- Born: October 7, 1928
- Died: April 13, 2015 (aged 86) Menomonee Falls, Wisconsin, U.S.
- Other names: Bob Pinkalla
- Known for: Bowling

= Bob Pinkalla =

Robert K. Pinkalla (October 7, 1928 – April 13, 2015), better known as Bob Pinkalla, was an American ten-pin bowler and owner of Pinky's Bowl in Milwaukee, Wisconsin.

Pinkalla was born on October 7, 1928. He was married his sweetheart Barbara Granum. Robert and Barbara went to the same High school, Casimir Pulaski High School. Pinkalla was the owner of the family's business, Pinky's Bowl bowling alley and pro shop (AKA Pinkalla's Bowling Lanes), which was started by his father. He won numerous tournaments from the 1940s through the 1970s.

Bob Pinkalla, for the 1959-1960 season, set a world record individual average over 238 and was ranked first nationally with an 837 series. The three-man team of Bob, his brother Wayne, and Gene Raffel, "set an all-time record of 2,404 pins and single-game record of 859, with the Pinkallas both spilling 300 games in the latter."

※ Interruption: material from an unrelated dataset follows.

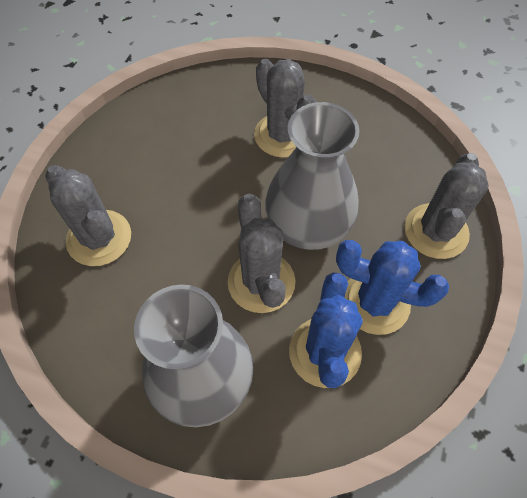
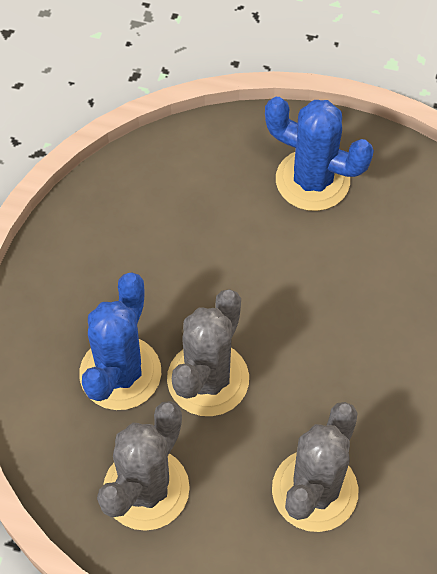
grey cactus: [45,165,131,266] [228,194,296,313] [254,59,316,158] [404,153,489,259] = 4 -> [97,401,190,531] [167,289,249,416] [272,402,358,532] = 3
grey vase: [134,285,253,427] [265,102,359,250] = 2 -> none = 0

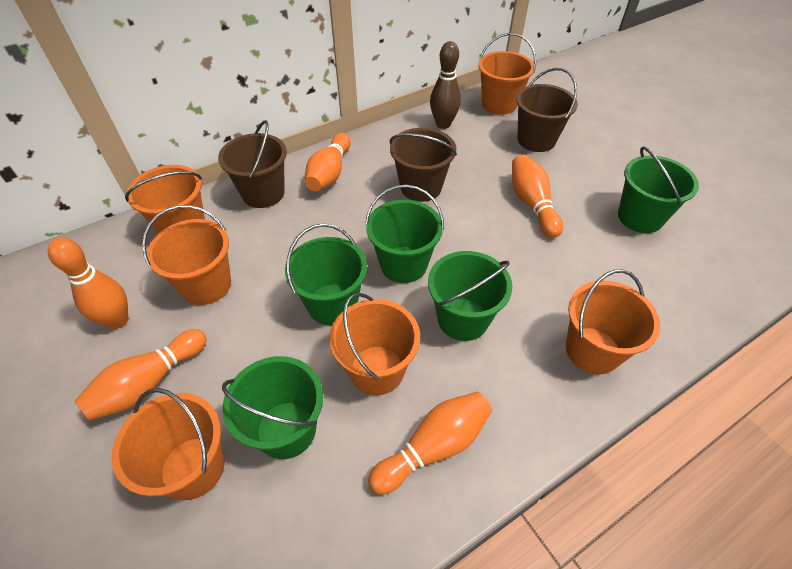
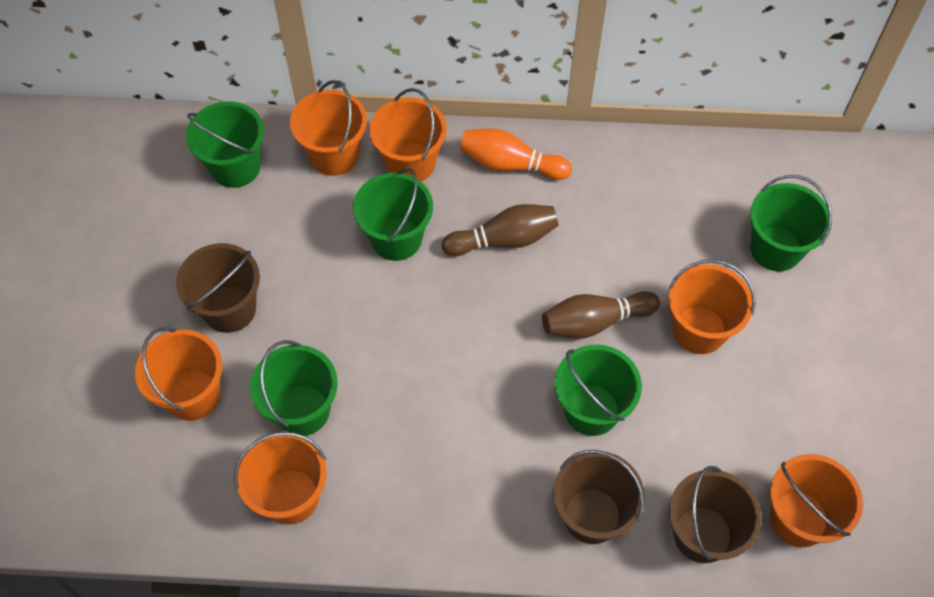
brown bowling pin: [430,41,461,129] = 1 -> [442,204,558,256] [542,291,660,339] = 2
orange bowling pin: [48,238,128,329] [74,329,207,421] [305,133,351,191] [368,392,492,495] [512,155,563,238] = 5 -> [460,128,572,180] = 1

Bob Pinkalla and his brother Wayne organized and were on the Pinky's Bowl team which won the 1967 American Bowling Congress (ABC) national championship with a record setting 3,327 series. They were the first and only team to break 3,300 until 1989. Bob Pinkalla was the highest scoring team member with 700. Four of the five-man team became part of the eight-man United States team that went on to Sweden to compete in the Fédération Internationale des Quilleurs (FIQ) tournament. He and his brother were awarded a bronze in doubles.

He died of heart failure on April 13, 2015, in Menomonee Falls, Wisconsin, at the age of 86.